### Assignment 1
In the article on belly fat and lung function, retype everything from "People classified as" down to "to heart disease." with no changes.
### Assignment 2
According to the article on belly fat and lung function, what waistline did the Paris researchers set as the obesity mark for women?

*** Extract to read ***

Belly fat affects lung performance10th March 2009
A new study shows that abdominal obesity is associated with impaired lung function regardless of a person's overall obesity.
As part of a group of problematic symptoms dubbed metabolic syndrome, a large waist measurement is already linked with high blood pressure, diabetes, and heart disease.
But excess belly fat is now firmly linked to decreased lung function, regardless of other factors.
Researchers in France analysed demographic and health information from 120,000 people, taking alcohol and tobacco consumption into account, as well as body mass index and other measurements of body weight.
Writing in the American Thoracic Society's American Journal of Respiratory and Critical Care Medicine, study lead author Natalie Leone said that the researchers found a positive independent relationship between lung function impairment and metabolic syndrome due mainly to abdominal obesity.
Researchers at the Paris Investigations Preventives et Cliniques Center set the waistline mark for obesity at 40 inches for men and 35 inches for women.
Excess belly fat might affect breathing by causing the body to become inflamed, or it may be due to a restriction of the diaphragm.
Paul Enright, in an accompanying editorial, said that routine lung assessments should now include waist measurements.
He said that, if that were so, abdominal obesity could be highlighted on the printed report so that the physician interpreting the report could take the effect of obesity into account.
People classified as having metabolic syndrome have three of the following symptoms: an elevated level of triglicerides (blood fats), elevated blood pressure, elevated blood sugar, and a low level of HDL cholesterol.
Poor lung function has also been linked with higher death and hospitalisation rates due to heart disease.
Leone said the association might result from the mechanical effects of truncal obesity on the muscles and skeleton in the chest, and/or the metabolic effects of fat tissue.
Leone's team also found a significant interaction between metabolic syndrome and smoking status, with estimated lung function impairment risk in current and former smokers being higher than in those who never smoked.

*** End of Extract to read ***
*** Material provided ***

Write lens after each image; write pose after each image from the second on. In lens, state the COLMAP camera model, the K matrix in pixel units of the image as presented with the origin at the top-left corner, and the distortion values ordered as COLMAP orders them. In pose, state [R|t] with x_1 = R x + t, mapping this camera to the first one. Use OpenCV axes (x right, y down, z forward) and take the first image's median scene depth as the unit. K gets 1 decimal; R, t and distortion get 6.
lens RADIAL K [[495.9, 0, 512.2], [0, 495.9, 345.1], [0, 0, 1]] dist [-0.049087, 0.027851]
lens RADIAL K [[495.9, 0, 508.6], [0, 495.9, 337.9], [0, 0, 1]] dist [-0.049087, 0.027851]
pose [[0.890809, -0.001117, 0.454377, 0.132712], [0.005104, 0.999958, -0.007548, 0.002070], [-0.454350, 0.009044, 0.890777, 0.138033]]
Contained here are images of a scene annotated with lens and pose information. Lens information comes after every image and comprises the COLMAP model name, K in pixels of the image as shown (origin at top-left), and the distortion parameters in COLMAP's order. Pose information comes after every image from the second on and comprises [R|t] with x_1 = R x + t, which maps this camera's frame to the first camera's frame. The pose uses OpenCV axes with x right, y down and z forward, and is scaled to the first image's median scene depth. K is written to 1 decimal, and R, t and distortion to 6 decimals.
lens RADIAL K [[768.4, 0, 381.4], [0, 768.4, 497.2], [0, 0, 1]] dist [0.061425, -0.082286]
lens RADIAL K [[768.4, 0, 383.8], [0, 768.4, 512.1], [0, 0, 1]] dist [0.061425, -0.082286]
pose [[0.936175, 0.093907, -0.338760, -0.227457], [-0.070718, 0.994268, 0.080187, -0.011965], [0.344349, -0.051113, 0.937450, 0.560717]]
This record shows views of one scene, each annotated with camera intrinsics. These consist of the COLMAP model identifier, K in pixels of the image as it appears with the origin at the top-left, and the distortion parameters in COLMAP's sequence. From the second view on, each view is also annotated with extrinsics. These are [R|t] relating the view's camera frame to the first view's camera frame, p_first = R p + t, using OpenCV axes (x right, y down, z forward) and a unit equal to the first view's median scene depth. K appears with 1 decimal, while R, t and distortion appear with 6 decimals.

*** End of Material provided ***

### Response 1
People classified as having metabolic syndrome have three of the following symptoms: an elevated level of triglicerides (blood fats), elevated blood pressure, elevated blood sugar, and a low level of HDL cholesterol.
Poor lung function has also been linked with higher death and hospitalisation rates due to heart disease.

### Response 2
35 inches